Perhaps most germane to the politics of the moment, it is hard for church leaders to teach anybody anything in a sustained manner if hardly anyone is present in a sustained manner. The more technical way to say it is that Christian spiritual and moral formation weakens because fewer congregants commit to that formation in any particular place. And pastors have reason to fear that just as soon as they say anything challenging — like about racial prejudice, greed, or violence — congregants who don’t like that message can drift out just as easily as they drifted in.
So, America has a whole bunch of half-churched Christians, some of whom would answer “evangelical” on a survey. This, I think, explains a lot about what is happening in our churches, and in society.
It is worth noting that Gushee is writing s a US Baptist, so he is describing a phenomenon that is not confined to mainstream Protestant denominations. The basic point is that wherever the denomination, when the church loses its stickiness, its capacity to attract and form the faithful through the weekly discipline of word and sacrament, then the integrity and depth of Christian identity suffers.

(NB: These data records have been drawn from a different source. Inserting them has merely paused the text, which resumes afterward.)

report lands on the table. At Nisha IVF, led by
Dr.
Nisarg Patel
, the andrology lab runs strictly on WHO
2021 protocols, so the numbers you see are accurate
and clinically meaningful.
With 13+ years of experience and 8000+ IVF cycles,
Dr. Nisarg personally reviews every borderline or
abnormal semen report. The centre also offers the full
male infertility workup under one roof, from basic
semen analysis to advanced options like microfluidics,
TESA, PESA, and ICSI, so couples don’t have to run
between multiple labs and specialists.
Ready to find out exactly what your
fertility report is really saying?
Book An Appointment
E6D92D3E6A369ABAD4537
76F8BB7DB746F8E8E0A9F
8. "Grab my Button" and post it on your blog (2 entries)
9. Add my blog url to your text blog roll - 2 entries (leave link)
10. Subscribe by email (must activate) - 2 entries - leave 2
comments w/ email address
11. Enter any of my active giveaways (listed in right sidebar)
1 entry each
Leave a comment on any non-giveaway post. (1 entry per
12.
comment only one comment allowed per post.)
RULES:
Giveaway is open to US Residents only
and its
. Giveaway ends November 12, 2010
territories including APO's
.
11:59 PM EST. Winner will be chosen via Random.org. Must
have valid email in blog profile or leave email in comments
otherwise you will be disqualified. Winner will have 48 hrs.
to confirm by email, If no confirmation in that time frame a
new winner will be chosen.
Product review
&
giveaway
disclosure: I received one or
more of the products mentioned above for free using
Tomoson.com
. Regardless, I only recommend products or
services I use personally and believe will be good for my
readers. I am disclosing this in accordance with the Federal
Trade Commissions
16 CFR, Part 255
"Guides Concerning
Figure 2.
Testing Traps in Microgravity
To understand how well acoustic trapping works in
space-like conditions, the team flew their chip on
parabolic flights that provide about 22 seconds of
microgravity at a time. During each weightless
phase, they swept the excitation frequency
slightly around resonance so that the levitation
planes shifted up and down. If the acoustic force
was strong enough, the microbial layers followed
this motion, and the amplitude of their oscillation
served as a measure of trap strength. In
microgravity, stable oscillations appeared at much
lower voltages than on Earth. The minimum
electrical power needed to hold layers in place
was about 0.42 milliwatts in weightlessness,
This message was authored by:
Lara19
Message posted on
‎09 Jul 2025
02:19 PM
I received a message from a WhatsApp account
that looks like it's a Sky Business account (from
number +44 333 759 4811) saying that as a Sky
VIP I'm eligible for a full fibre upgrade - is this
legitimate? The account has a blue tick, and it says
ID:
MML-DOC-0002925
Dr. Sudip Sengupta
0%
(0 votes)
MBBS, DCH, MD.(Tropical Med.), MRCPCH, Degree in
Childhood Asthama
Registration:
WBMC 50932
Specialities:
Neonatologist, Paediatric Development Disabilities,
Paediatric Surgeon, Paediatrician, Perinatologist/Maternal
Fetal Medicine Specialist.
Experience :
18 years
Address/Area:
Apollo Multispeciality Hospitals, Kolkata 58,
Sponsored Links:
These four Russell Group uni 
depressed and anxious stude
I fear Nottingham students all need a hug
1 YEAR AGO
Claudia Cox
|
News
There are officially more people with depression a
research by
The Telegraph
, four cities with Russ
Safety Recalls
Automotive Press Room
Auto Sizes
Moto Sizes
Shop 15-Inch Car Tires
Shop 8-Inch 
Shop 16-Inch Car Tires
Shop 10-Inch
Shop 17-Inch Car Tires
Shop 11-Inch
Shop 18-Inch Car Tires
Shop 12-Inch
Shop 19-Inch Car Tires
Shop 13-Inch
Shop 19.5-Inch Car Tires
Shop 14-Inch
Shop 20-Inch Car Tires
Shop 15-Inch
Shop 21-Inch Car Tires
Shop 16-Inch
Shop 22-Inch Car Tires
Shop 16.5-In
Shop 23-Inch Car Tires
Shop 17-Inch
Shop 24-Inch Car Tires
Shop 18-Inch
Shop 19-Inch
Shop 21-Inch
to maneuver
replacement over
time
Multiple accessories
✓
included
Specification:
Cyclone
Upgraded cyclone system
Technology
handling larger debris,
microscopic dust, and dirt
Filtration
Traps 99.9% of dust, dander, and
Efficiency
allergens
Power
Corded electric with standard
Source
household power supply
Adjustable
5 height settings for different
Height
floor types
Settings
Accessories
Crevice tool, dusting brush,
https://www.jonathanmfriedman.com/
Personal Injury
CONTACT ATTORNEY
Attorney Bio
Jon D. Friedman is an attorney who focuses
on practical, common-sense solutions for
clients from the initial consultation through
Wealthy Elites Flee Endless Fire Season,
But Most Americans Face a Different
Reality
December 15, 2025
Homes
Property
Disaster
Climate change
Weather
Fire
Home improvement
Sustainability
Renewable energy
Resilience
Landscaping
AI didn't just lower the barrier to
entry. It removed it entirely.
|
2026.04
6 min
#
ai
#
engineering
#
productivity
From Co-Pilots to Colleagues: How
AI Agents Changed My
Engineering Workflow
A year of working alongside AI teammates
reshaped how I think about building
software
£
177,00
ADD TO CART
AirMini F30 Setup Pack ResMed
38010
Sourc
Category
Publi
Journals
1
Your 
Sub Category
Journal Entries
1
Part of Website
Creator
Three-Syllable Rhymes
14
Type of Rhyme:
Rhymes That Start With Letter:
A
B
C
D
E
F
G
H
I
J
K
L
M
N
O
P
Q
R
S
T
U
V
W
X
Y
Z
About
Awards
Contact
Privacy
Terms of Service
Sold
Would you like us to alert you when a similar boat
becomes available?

This is not necessarily to say that evangelicals who align politically with Trump are necessarily deficient in their Christianity (though others, including Pope Francis, have suggested this), but it does suggest that termscasually invoked by pollsters and pundits, such as evangelical, are far more complex than many think.
Having just returned from a three day retreat at the Society of St. John the Evangelist in Cambridge, MA, a community shaped by prayer, a shared identity in Christ and a rule of life, I am reminded of why the faithful need the church to shape and sustain our lives.
Interesting article. I think you need to look at how Sunday's have changed in the past 20 years. (Or at least in the US.)
ReplyDeleteWhen I was a kid, no stores would open before 1pm. And then it was mostly restaurants to handle the after church crowds. We joked about which denomination ended service early to beat the others to lunch at the cafeteria.
Fast forward to 2016. Everything is open on Sundays. More importantly, sports teams hold games and practices on Sunday mornings. It used to be football games that caused parishioners to duck out early. Now they are just not even coming because little Jimmy has a game that morning.
Working at a large church, I see exactly what you are talking about. In the children's ministry we see kids once or twice a month. Our elementary ministry still has close to 200 kids for second service but they are not the same kids from Sunday to Sunday.
There did not used to be such competition for our time on Sundays as there is today. Christianity is becoming less mainstream. Denominations are trying to redefine themselves to adapt to the change in culture.
We have always had the existence of Sunday Morning Christianity. Now there is a greater excuse to make even that part time.